Wednesday, January 13, 2010

The Newborn Nursery

In 1979, some variation of the following probably occurred.

A medical student, his hands quivering, placed his hands behind my shoulders and picked me up from a rolling basinet. He gasped as my unsupported head rocked back, seemingly threatening to roll right off my neck. He was quite relieved when it didn't. He placed me under a heat lamp, and then fuddled with the dial, trying to figure out how to turn the thing on. He measured my head with a paper tape measure, picked up his pen to record the data, and then wondered to himself for the first of many times if he was supposed to take off and change his gloves between doing this and doing that. He decided no. He searched a poorly mimeographed form for the right box in which to write this number. There were hundreds of boxes on the page. While searching, he forgot the number, and went back to re-measure. He sweated under the heat lamp. He did not even try to contain his surprise when I grasped his latex-covered finger and jammed it into my mouth, WAY in there, and began sucking on it. He had never felt anything quite like that before. He didn't imagine it tasted all that good, but I apparently didn't seem to mind, so he let me - at least it had gotten me to stop crying. He scratched my foot and made my toes fan, he flipped me over on my stomach and made me wag side to side by tapping up my back, he pulled my arms down and watched as they sprung back up. He gently squished my testicles between his fingers. I didn't like that at all. He decided that now would probably be a good time for a glove change, before picking up his pen again.

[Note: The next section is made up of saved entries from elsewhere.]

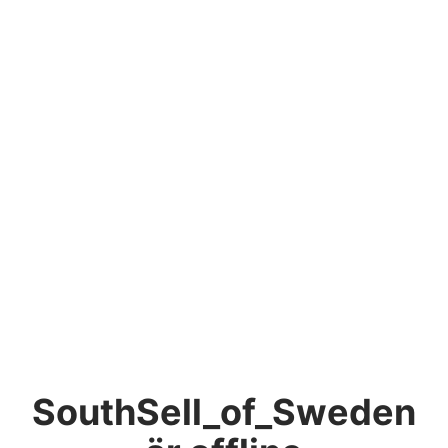
SouthSell_of_Sweden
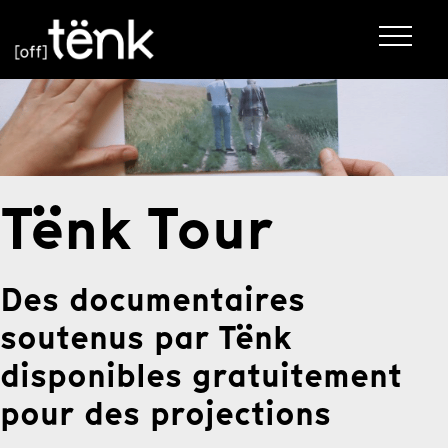
Tënk Tour
Des documentaires
soutenus par Tënk
disponibles gratuitement
pour des projections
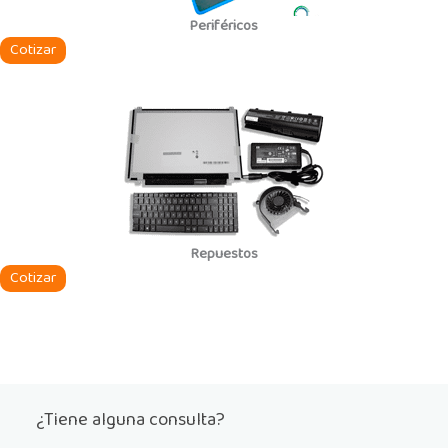
Periféricos
Cotizar
Repuestos
Cotizar
¿Tiene alguna consulta?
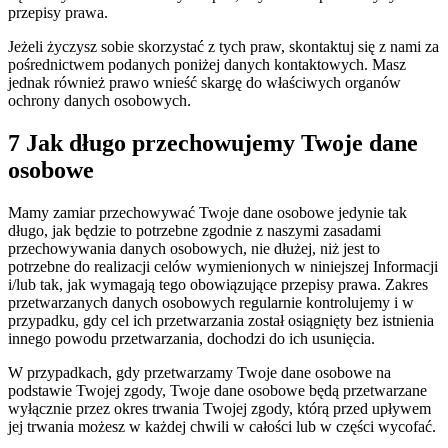
przepisy prawa.
Jeżeli życzysz sobie skorzystać z tych praw, skontaktuj się z nami za
pośrednictwem podanych poniżej danych kontaktowych. Masz
jednak również prawo wnieść skargę do właściwych organów
ochrony danych osobowych.
7 Jak długo przechowujemy Twoje dane
osobowe
Mamy zamiar przechowywać Twoje dane osobowe jedynie tak
długo, jak będzie to potrzebne zgodnie z naszymi zasadami
przechowywania danych osobowych, nie dłużej, niż jest to
potrzebne do realizacji celów wymienionych w niniejszej Informacji
i/lub tak, jak wymagają tego obowiązujące przepisy prawa. Zakres
przetwarzanych danych osobowych regularnie kontrolujemy i w
przypadku, gdy cel ich przetwarzania został osiągnięty bez istnienia
innego powodu przetwarzania, dochodzi do ich usunięcia.
W przypadkach, gdy przetwarzamy Twoje dane osobowe na
podstawie Twojej zgody, Twoje dane osobowe będą przetwarzane
wyłącznie przez okres trwania Twojej zgody, którą przed upływem
jej trwania możesz w każdej chwili w całości lub w części wycofać.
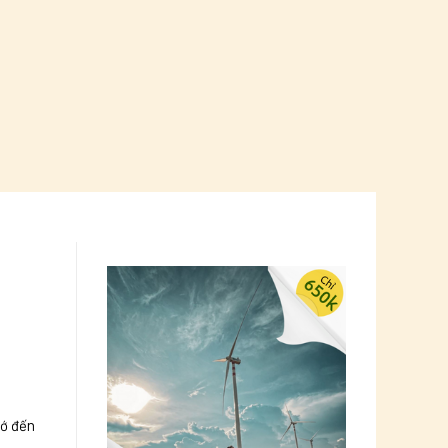
hớ đến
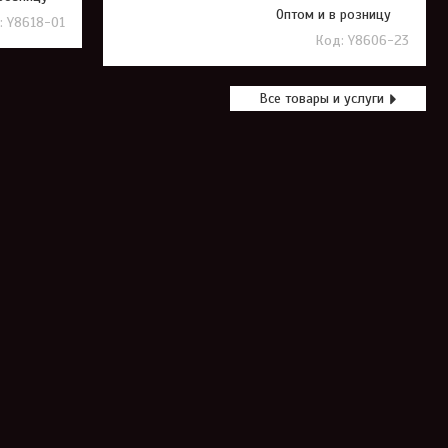
Оптом и в розницу
Y8618-01
Y8606-23
Все товары и услуги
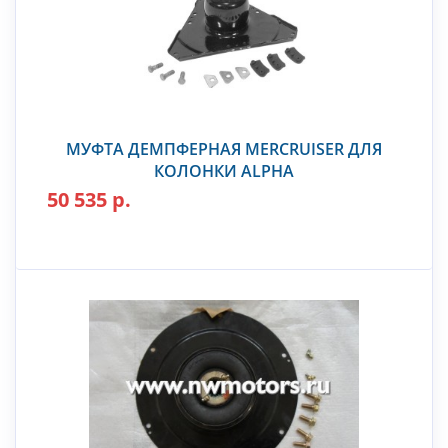
МУФТА ДЕМПФЕРНАЯ MERCRUISER ДЛЯ
КОЛОНКИ ALPHA
50 535 р.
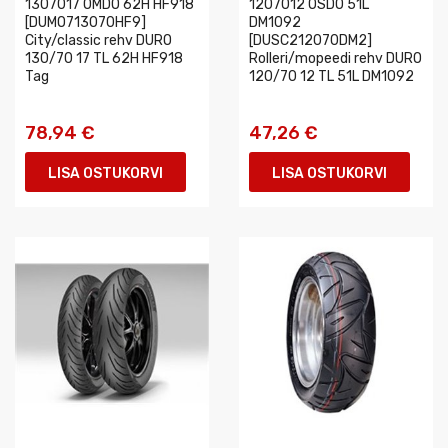
1307017 OMDO 62H HF918
1207012 OSDO 51L
[DUMO713070HF9]
DM1092
City/classic rehv DURO
[DUSC212070DM2]
130/70 17 TL 62H HF918
Rolleri/mopeedi rehv DURO
Tag
120/70 12 TL 51L DM1092
78,94 €
47,26 €
LISA OSTUKORVI
LISA OSTUKORVI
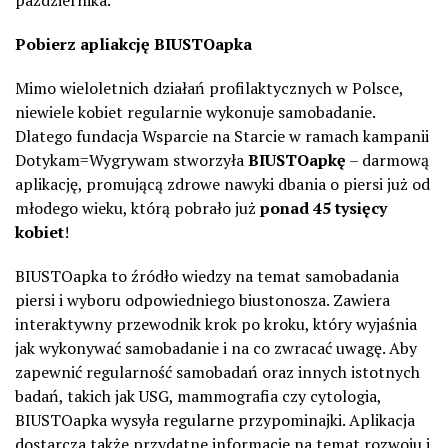
Pobierz apliakcję
BIUSTOapka
Mimo wieloletnich działań profilaktycznych w Polsce,
niewiele kobiet regularnie wykonuje samobadanie.
Dlatego fundacja Wsparcie na Starcie w ramach kampanii
Dotykam=Wygrywam stworzyła
BIUSTOapkę
– darmową
aplikację, promującą zdrowe nawyki dbania o piersi już od
młodego wieku, którą pobrało już
ponad 45 tysięcy
kobiet
!
BIUSTOapka to źródło wiedzy na temat samobadania
piersi i wyboru odpowiedniego biustonosza. Zawiera
interaktywny przewodnik krok po kroku, który wyjaśnia
jak wykonywać samobadanie i na co zwracać uwagę. Aby
zapewnić regularność samobadań oraz innych istotnych
badań, takich jak USG, mammografia czy cytologia,
BIUSTOapka wysyła regularne przypominajki. Aplikacja
dostarcza także przydatne informacje na temat rozwoju i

That head would grow curly blonde ringlets, then straight brown hair, then curly brown corkscrews, then fall out. Those lips would go on to speak French and kiss girls. Those reflexes would be incorporated into innumerable layers of recurrent neural subroutines, and be orchestrated to throw curveballs and fill out forms. Those testes would grow cancer. He documented what he could, but he had only the faintest idea what might happen to it all.